Luz cringed at the sound of Herman singing in the hallway, returning from his morning walk with Nacho, his twelve-year-old chihuahua terrier mix. The whole building knew how much her husband loved his “Nacho, Nacho Man.” It was embarrassing. Guarded and private, Luz didn’t like other people knowing her business, asking questions about painful subjects. None of that bothered Herman, who had become somewhat of a busybody, timing his morning and evening walks to run into as many of the residents as possible as they hurried to or from work. They were all family to him. Lately, he had “adopted” a young mother and son, new to the building, to walk with him in the evenings.
“Funny thing,” he said, seeing her in the kitchen. “I just ran into old Sammy from the VFW. Says his neighbor had the sniffles yesterday, then his home health nurse finds him dead in bed this morning. Can you believe it? This virus.” He shook his head and walked out of the room.

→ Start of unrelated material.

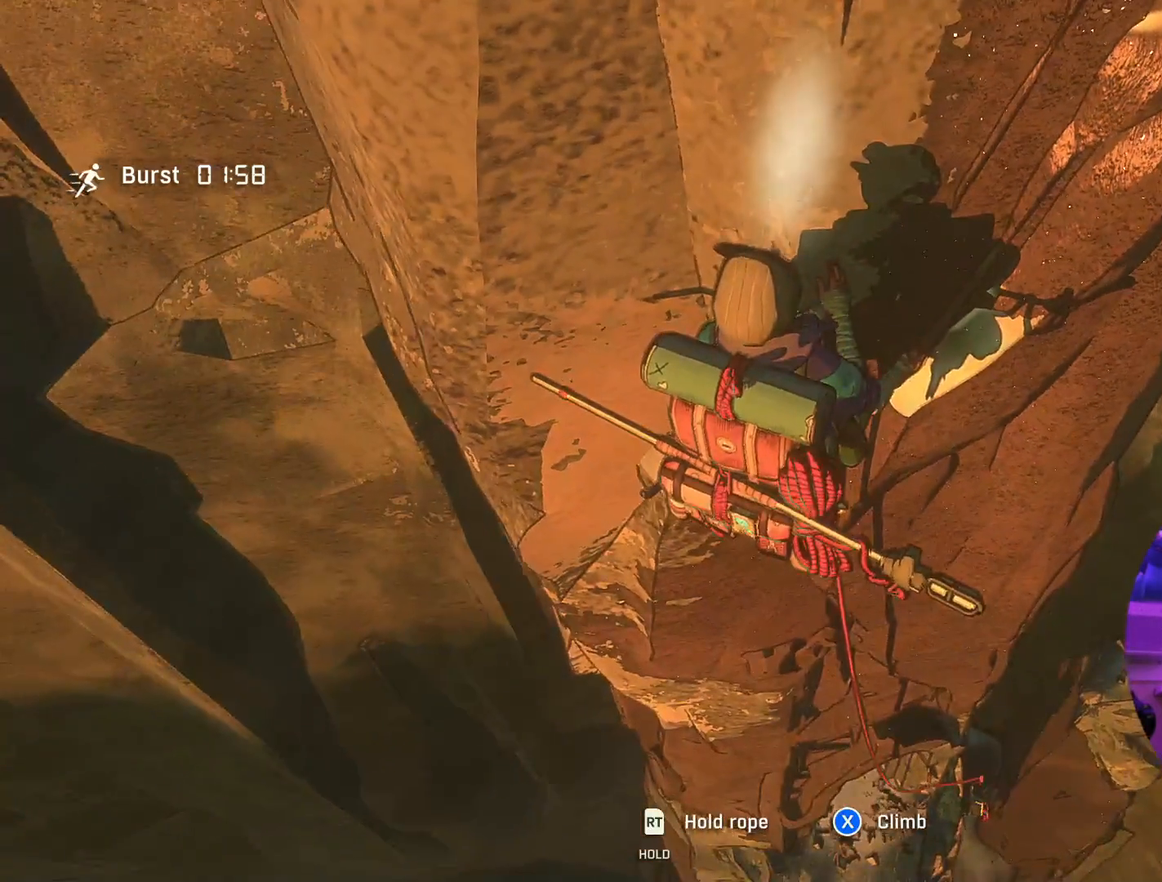
{"buttons": [], "left_stick": "center", "right_stick": "up", "events": []}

The drone of the television filtered in from the living room, a background of indistinguishable voices and canned laughter. Over it all, Herman’s commentary, conducted as a conversation with the dog. It irritated her more after his walks, thirty minutes of blissful silence, like putting shoes back on blistered feet.
Herman started coughing during the Ellen show. One or two, here and there, then a fit that brought Luz to the living room with a glass of water. Doubled over on the couch, Herman gasped for air between spasms, motioning with his hand for her to stay away. She quietly placed the water on the end table and ran back to the kitchen to call 911.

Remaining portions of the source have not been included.